Normally shy and elusive creatures, and thus impossible to quantify, angel investors appear to be fluttering out of the ether. Sparkbox, specialising in the technology sector, shed its secrecy this month after becoming the first angel investor to join the Venture Capital Association.

Meanwhile, Auckland University incubator The Icehouse has announced it is planning to launch its own angels club by the end of the year – until then the club’s 25 names remain firmly under wraps.

De Kerdanet said Sparkbox, like other angel investors, aimed to plug the gap between start up and traditional venture capital, which more often than not required young firms to have customers and revenue streams.

Thus the country’s 16 part-government-funded incubators are Sparkbox’s prime target for tapping into young companies.

De Kerdanet said Sparkbox was already in talks with the Icehouse and other incubators and wanted to tap into the wealth of small companies emanating from New Zealand Trade & Enterprise’s Investment Ready Scheme.

The angel firm also hoped to work with better-known angel service, Industrial Research’s Mentor Investor Network (MINE), which matches investors and small companies at regional meeting around the country.

With more than 300 “angels” on its books and after 13 matching events across the country in just two years, MINE takes credit for introducing about $5 million to 12 small firms.

“The angel market on an organised basis is new. But angel investors have been around for donkey’s years,” said Icehouse chief executive Andrew Hamilton. “They are vital. After all, it’s bloody hard to start up a business.”

Typically angel investors commit anything from $100,000 to $500,000 but boost their investments by committing their expertise. Sparkbox and other “angels” are happy to commit even lower sums, for less than 5% of the company, just so they can get to know the people involved, said de Kerdanet.

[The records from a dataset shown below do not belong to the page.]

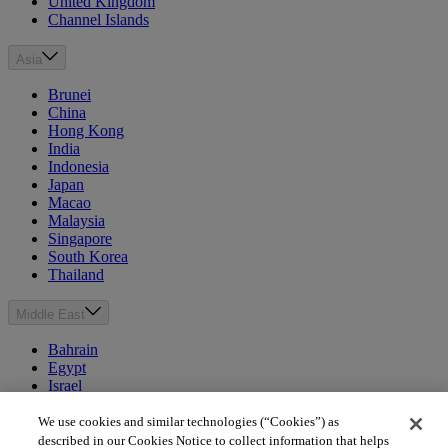
United Kingdom
Channel Islands
Asia
Brunei
China
Hong Kong
India
Indonesia
Japan
Macao
Malaysia
Singapore
South Korea
Thailand
Middle East
Bahrain
Egypt
Israel
Kuwait
Morocco
We use cookies and similar technologies (“Cookies”) as
Oman
described in our Cookies Notice to collect information that helps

Given that many angel investors are unknown, quantifying the angel market is difficult. But according to MINE’s Melissa Yiannoutsos, using overseas estimations, conservatively-speaking angel investment accounts for at least 0.15% of GDP, about $89m a year in New Zealand’s case – compared with $973m committed to venture capital investments last year.

In last year’s Global Entrepreneurship Monitor (GEM) report 4.3% of New Zealand adults invested in start-ups during the past three years, though this percentage rose to nearly 10% among men aged 45-55.